• [Challenge]
From the items below, extract each line that contains the word "position".

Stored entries
---
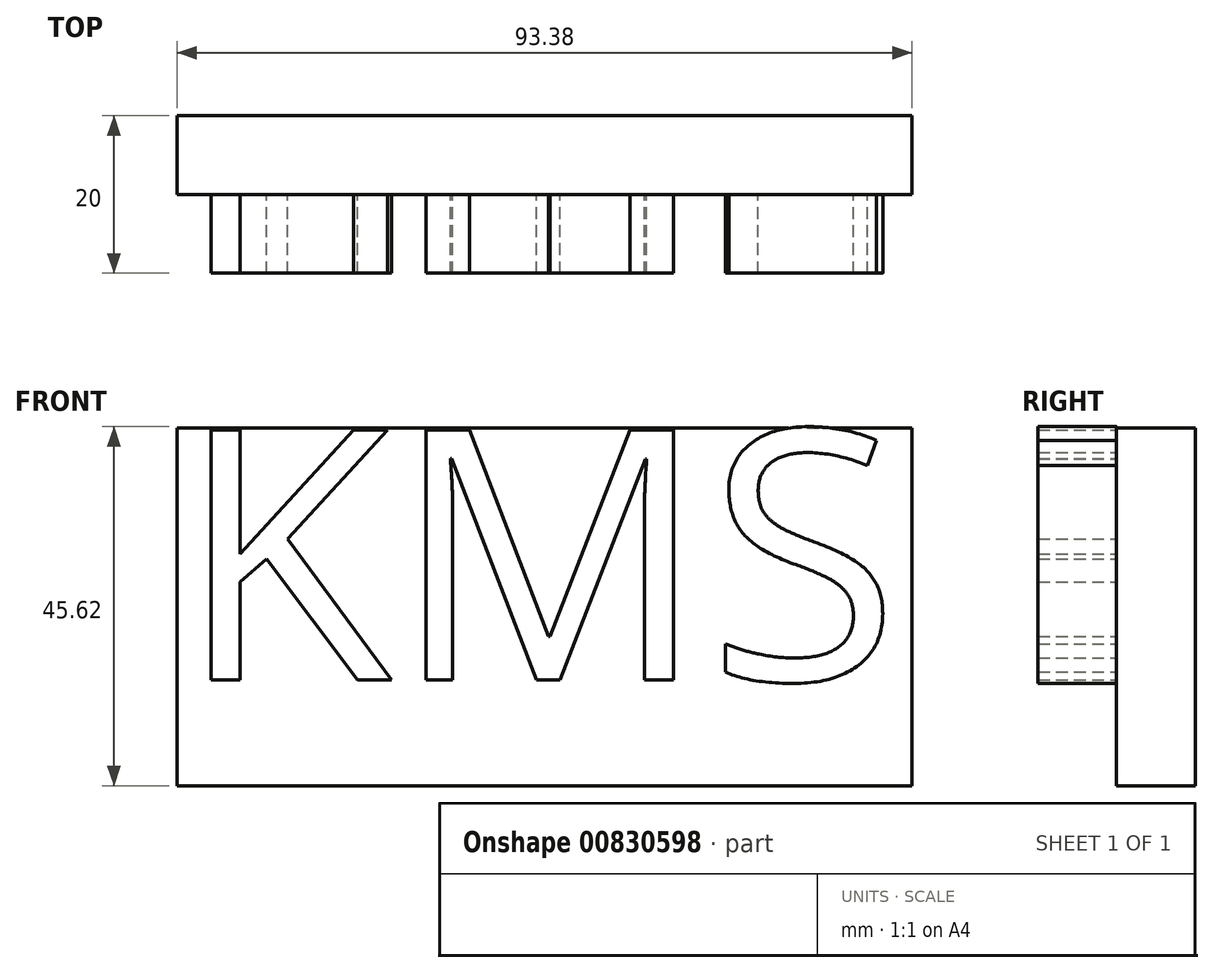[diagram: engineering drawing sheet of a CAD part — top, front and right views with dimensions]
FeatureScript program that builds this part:
annotation { "Feature Type Name" : "Feature", "Feature Type Description" : "" }
export const myFeature = defineFeature(function(context is Context, id is Id, definition is map)
    precondition{}
    {
        {
            var Q0;
            Q0=qCreatedBy(makeId("Front.planeOp"),FACE);
            var sketch = newSketch(context, id + "F0", { "sketchPlane" : qUnion([Q0])});
            skLineSegment(sketch, "E0.bottom", {"start": v(0, 0) * mm, "end": v(93.38, 0) * mm});
            skLineSegment(sketch, "E0.top", {"start": v(0, 45.44) * mm, "end": v(93.38, 45.44) * mm});
            skLineSegment(sketch, "E0.left", {"start": v(0, 0) * mm, "end": v(0, 45.44) * mm});
            skLineSegment(sketch, "E0.right", {"start": v(93.38, 0) * mm, "end": v(93.38, 45.44) * mm});
            skSolve(sketch);
        }
        {
            var Q0;
            Q0=makeQuery(id+"F0.imprint","IMPRINT",FACE,{"disambiguationData":[TD([[makeQuery(id+"F0.imprint","IMPRINT",EDGE,{"derivedFrom":sQuery(id+"F0.wireOp",EDGE,"E0.bottom")}),1.0]])]});
            extrude(context, id + "F1", {"entities" : qUnion([Q0]), "depth" : 10 * mm, "offsetDistance" : 25.4 * mm});
        }
        {
            var Q0;
            Q0=makeQuery(id+"F1.opExtrude","CAP_FACE",FACE,{"disambiguationData":[OSD([sQuery(id+"F0.wireOp",EDGE,"E0.bottom"),sQuery(id+"F0.wireOp",EDGE,"E0.top"),sQuery(id+"F0.wireOp",EDGE,"E0.left"),sQuery(id+"F0.wireOp",EDGE,"E0.right")])],"isStart":false});
            var sketch = newSketch(context, id + "F2", { "sketchPlane" : qUnion([Q0])});
            skText(sketch, "E1", { "text": "KMS", "fontName": "OpenSans-Regular.ttf"});
            const initialGuessF2  = {"E1": [0, 0.01344, 1, 0, 0.032]};
            skSetInitialGuess(sketch, initialGuessF2);
            skSolve(sketch);
        }
        {
            var Q0;
            Q0 = qSketchRegion(id + "F2", true);
            extrude(context, id + "F3", {"entities" : qUnion([Q0]), "operationType" : NewBodyOperationType.ADD, "depth" : 10 * mm, "offsetDistance" : 25.4 * mm});
        }
    });
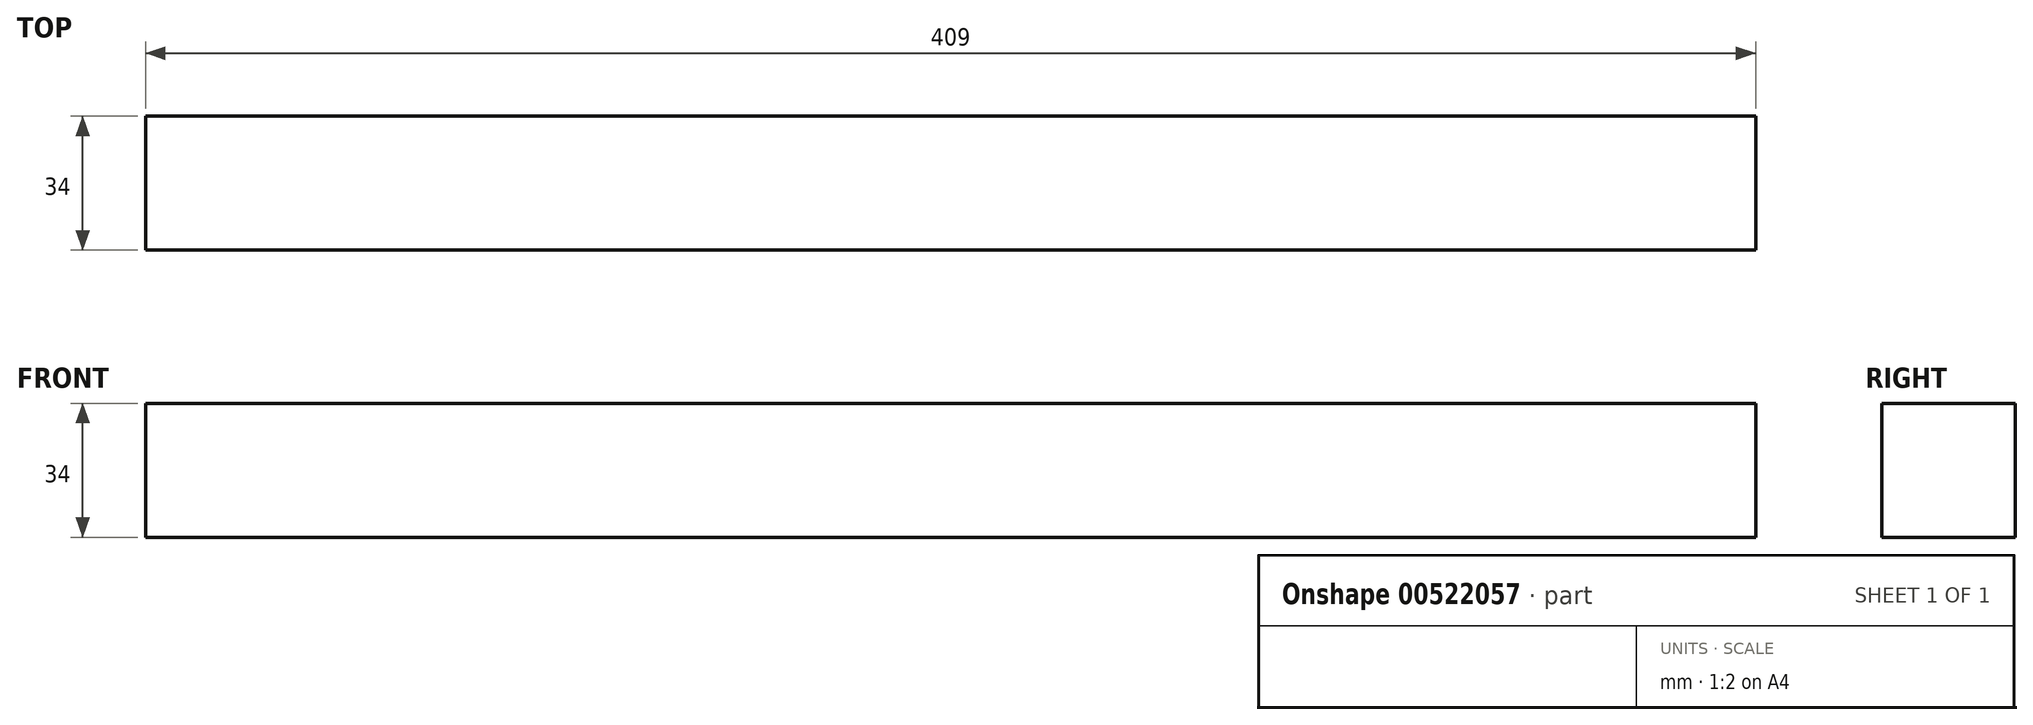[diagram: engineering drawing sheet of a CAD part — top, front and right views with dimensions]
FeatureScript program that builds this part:
annotation { "Feature Type Name" : "Feature", "Feature Type Description" : "" }
export const myFeature = defineFeature(function(context is Context, id is Id, definition is map)
    precondition{}
    {
        {
            var Q0;
            Q0=qCreatedBy(makeId("Right.planeOp"),FACE);
            var sketch = newSketch(context, id + "F0", { "sketchPlane" : qUnion([Q0])});
            skLineSegment(sketch, "E0.bottom", {"start": v(0, 0) * mm, "end": v(-34, 0) * mm});
            skLineSegment(sketch, "E0.top", {"start": v(0, 34) * mm, "end": v(-34, 34) * mm});
            skLineSegment(sketch, "E0.left", {"start": v(0, 0) * mm, "end": v(0, 34) * mm});
            skLineSegment(sketch, "E0.right", {"start": v(-34, 0) * mm, "end": v(-34, 34) * mm});
            skSolve(sketch);
        }
        {
            var Q0;
            Q0=makeQuery(id+"F0.imprint","IMPRINT",FACE,{"disambiguationData":[TD([[makeQuery(id+"F0.imprint","IMPRINT",EDGE,{"derivedFrom":sQuery(id+"F0.wireOp",EDGE,"E0.bottom")}),-1.0]])]});
            extrude(context, id + "F1", {"entities" : qUnion([Q0]), "oppositeDirection" : true, "depth" : 409 * mm, "offsetDistance" : 25 * mm});
        }
    });
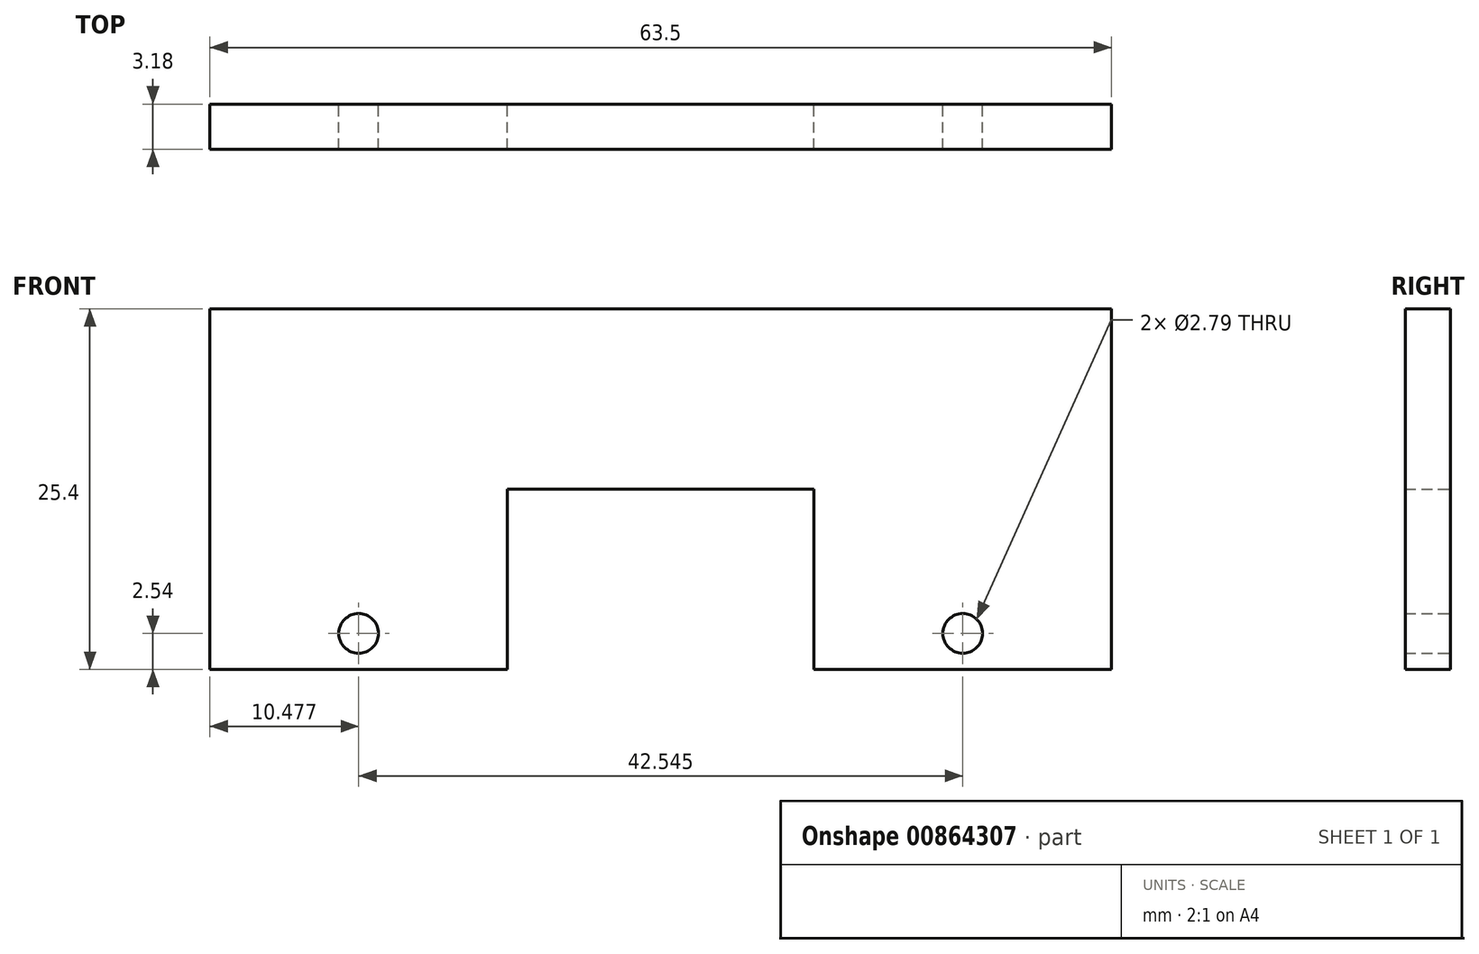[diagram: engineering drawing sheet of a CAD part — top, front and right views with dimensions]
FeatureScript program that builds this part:
annotation { "Feature Type Name" : "Feature", "Feature Type Description" : "" }
export const myFeature = defineFeature(function(context is Context, id is Id, definition is map)
    precondition{}
    {
        {
            var Q0;
            Q0=qCreatedBy(makeId("Front.planeOp"),FACE);
            var sketch = newSketch(context, id + "F0", { "sketchPlane" : qUnion([Q0])});
            skLineSegment(sketch, "E0.bottom", {"start": v(31.75, 25.4) * mm, "end": v(-31.75, 25.4) * mm});
            skLineSegment(sketch, "E0.top", {"start": v(31.75, -25.4) * mm, "end": v(-31.75, -25.4) * mm});
            skLineSegment(sketch, "E0.left", {"start": v(31.75, 25.4) * mm, "end": v(31.75, -25.4) * mm});
            skLineSegment(sketch, "E0.right", {"start": v(-31.75, 25.4) * mm, "end": v(-31.75, -25.4) * mm});
            skPoint(sketch, "E0.middle", {"position": v(0, 0) * mm});
            skLineSegment(sketch, "E1", {"start": v(-31.75, 0) * mm, "end": v(31.75, 0) * mm});
            skLineSegment(sketch, "E2.bottom", {"start": v(10.8, 12.7) * mm, "end": v(-10.8, 12.7) * mm});
            skLineSegment(sketch, "E2.top", {"start": v(10.8, -12.7) * mm, "end": v(-10.8, -12.7) * mm});
            skLineSegment(sketch, "E2.left", {"start": v(10.8, 12.7) * mm, "end": v(10.8, -12.7) * mm});
            skLineSegment(sketch, "E2.right", {"start": v(-10.8, 12.7) * mm, "end": v(-10.8, -12.7) * mm});
            skLineSegment(sketch, "E3", {"start": v(10.8, 0) * mm, "end": v(31.75, 0) * mm});
            skLineSegment(sketch, "E4", {"start": v(-10.8, 0) * mm, "end": v(-31.75, 0) * mm});
            skCircle(sketch, "E5", {"center": v(21.27, 2.54) * mm, "radius": 1.4 * mm});
            skPoint(sketch, "E5.centerSnap0", {"position": v(21.27, 0) * mm});
            skCircle(sketch, "E6", {"center": v(-21.27, 2.54) * mm, "radius": 1.4 * mm});
            skPoint(sketch, "E6.centerSnap0", {"position": v(-21.27, 0) * mm});
            skSolve(sketch);
        }
        {
            var Q0;
            {var subQ1=sQuery(id+"F0.wireOp",EDGE,"E0.bottom");Q0=makeQuery(id+"F0.imprint","IMPRINT",FACE,{"disambiguationData":[TD([[makeQuery(id+"F0.imprint","IMPRINT",EDGE,{"derivedFrom":subQ1}),1.0]])]});}
            extrude(context, id + "F1", {"entities" : qUnion([Q0]), "depth" : 3.17 * mm, "offsetDistance" : 25.4 * mm});
        }
    });
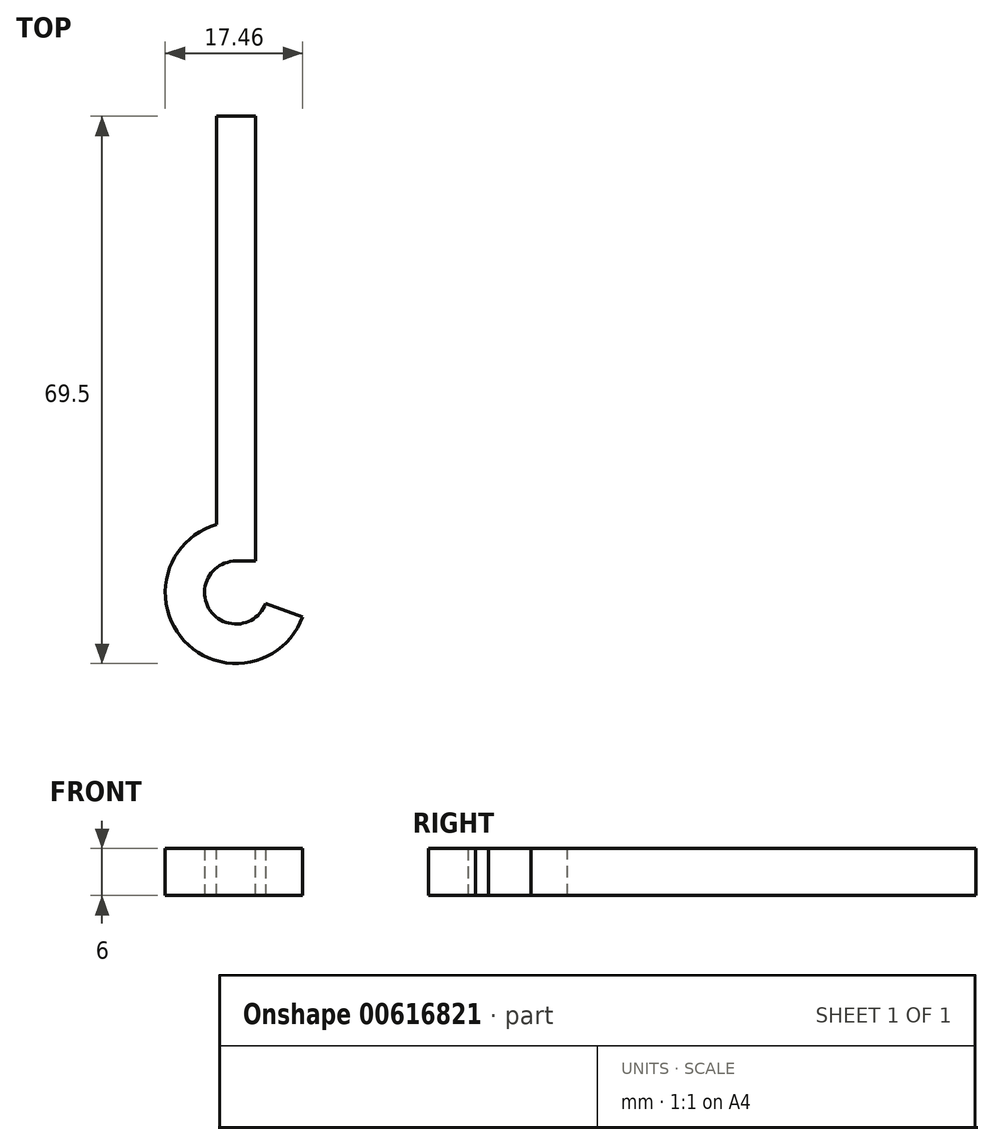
---
• [Result for this task]
            skPoint(sketch, "E0.middle", {"position": v(0, 0) * mm});
            skPoint(sketch, "E5.centerSnap0", {"position": v(21.27, 0) * mm});
            skPoint(sketch, "E6.centerSnap0", {"position": v(-21.27, 0) * mm});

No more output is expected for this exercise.